Облицовка

Oleg Golovnev/Shutterstock
Источник: Олег Головнев / Shutterstock

J'accuse . Когда Эмиль Золя написал свое открытое письмо в 1898 году, он обвинил французское правительство в антисемитизме и незаконном заключении Альфреда Дрейфуса. Джаксусе стал сплоченным криком о несправедливости. Послушайте, что мои родственники отказались от моей 90-летней матери до границ больничного крыла, где она изо дня в день легла на спину в постели, когда она могла позволить себе заботиться о себе дома, как она того хочет и заслуживает. Да, это работа, но это единственное обещание, которое она искала у своих детей: позвольте мне умереть дома.

Сенилицид – это убийство стариков, как распространенное неправильное восприятие, которое эскимосы ставили своих старших людей на льдины и отправляли на смерть в ледяное море. Возможно, это произошло во время сильного голода. Когда пища закончилась, старые и немощные могут быть оставлены и оставлены умирать. Но во времена изобилия никто не был брошен, потому что они были бременем. Если член семьи убивал или вредил старшему, они были социально стигматизированы.

В какой-то мере сенилицид можно рассматривать как самоубийство самоубийства, которое практикуют Юиц и Инуиты не только для пожилых и больных, но и для тех, кто страдает тяжелой депрессией или кто просит освободиться от боли. Интересно, что если вас попросили помочь, вы обязаны были соблюдать, несмотря на любые опасения, которые могут возникнуть у вас.

Но меня не попросили помочь с тем, что происходит с моей матерью. Это было организовано за моей спиной, в то время, когда я не мог встать, чтобы бороться с хорошей борьбой, чтобы опровергнуть несанкционированную доверенность, которую они утверждали, нанять новый уход на дому. Конечно, те, кто устраивал эту пародию, будут утверждать, что это касается моей матери, что она терроризирует своих помощников на дому, что у нее проблемы с дыханием и она должна находиться в больнице. Тогда почему ее доктор освободил ее, позвонив мне и сказал, что она в порядке, чтобы пойти домой?

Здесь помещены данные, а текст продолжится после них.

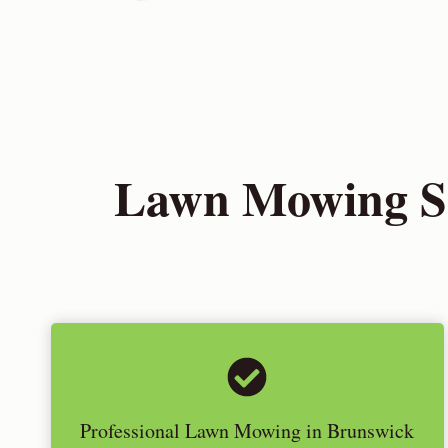
Lawn Mowing Se
Professional Lawn Mowing in Brunswick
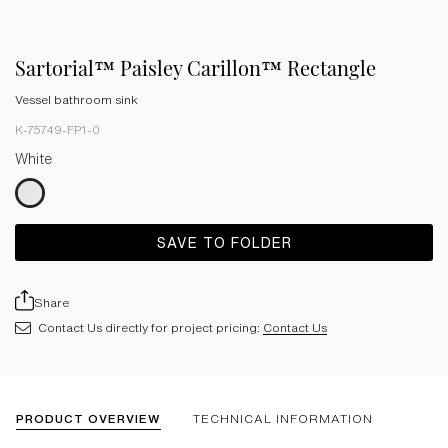
Sartorial™ Paisley Carillon™ Rectangle
Vessel bathroom sink
K-75749-FP1-0
White
SAVE TO FOLDER
Share
Contact Us directly for project pricing:
Contact Us
PRODUCT OVERVIEW
TECHNICAL INFORMATION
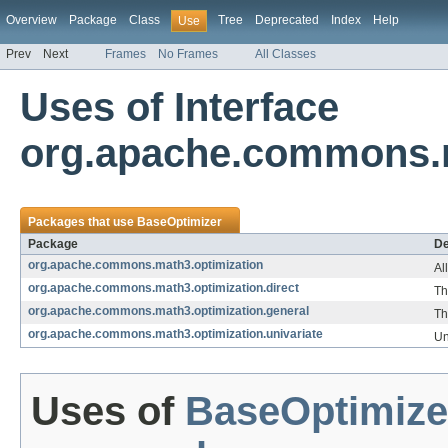
Overview
Package
Class
Tree
Deprecated
Index
Help
Use
Prev
Next
Frames
No Frames
All Classes
Uses of Interface
org.apache.commons.m
Packages that use
BaseOptimizer
Package
De
org.apache.commons.math3.optimization
Al
org.apache.commons.math3.optimization.direct
Th
org.apache.commons.math3.optimization.general
Th
org.apache.commons.math3.optimization.univariate
Un
Uses of
BaseOptimize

Я знаю, что они там, и я улетаю в самолет. Я знаю, что, в частности, в наши дни он очень плохо себя чувствует и не хочет видеть много денег, потраченных на то, чтобы держать мать дома, даже если это деньги матери, которые расходуются. Но я знаю о карме. И я не хочу, чтобы конец моей матери был чреват семейными трениями, и чтобы она погрузилась глубже в слабоумие, потому что она не понимает, почему она не может вернуться домой.

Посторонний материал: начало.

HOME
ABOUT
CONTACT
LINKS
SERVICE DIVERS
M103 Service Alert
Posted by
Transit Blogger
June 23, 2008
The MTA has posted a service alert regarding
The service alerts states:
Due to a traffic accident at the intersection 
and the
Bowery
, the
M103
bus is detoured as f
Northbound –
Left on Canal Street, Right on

Ситуация не является грубо оскорбительной. Это тонко, это «для ее же блага». Итак, здесь я сижу, тупик. Я знаю, что это убьет мою мать. Десять дней на ее спине, и у нее развивается пневмония, или она становится такой слабой, что она упадет и сломает бедро, когда она наконец встанет. Я чувствую себя партнером в преступлении, которое я не хочу совершать. К тому времени, когда я смогу лететь к ее постели, возможно, слишком поздно восстановить поврежденный ущерб.

Я думаю, что все время, когда я слышал, кто-то говорил: «Я не хочу быть бременем для своих детей». Ну, у матери достаточно денег, чтобы не быть финансовым бременем (хотя другие могут смотреть на свои финансы, чтобы посмотреть, как они может принести пользу). В наши дни она может быть бременем, но она провела свою жизнь, помогая этим людям, их супругам и детям.

Я был потрясен, узнав обо всех различных формах злоупотреблений, которым подвергаются наши старейшины. В нем проявляется такое отсутствие уважения к жизни, такая недостаточная благодарность за то, что когда-то предоставляли старейшины, такое отсутствие основного человечества. Мне больно.

Это всего лишь способ передать мне мои обиды и мое горе. Как сказал Иисус: «Кто имеет уши слышать, да слышит».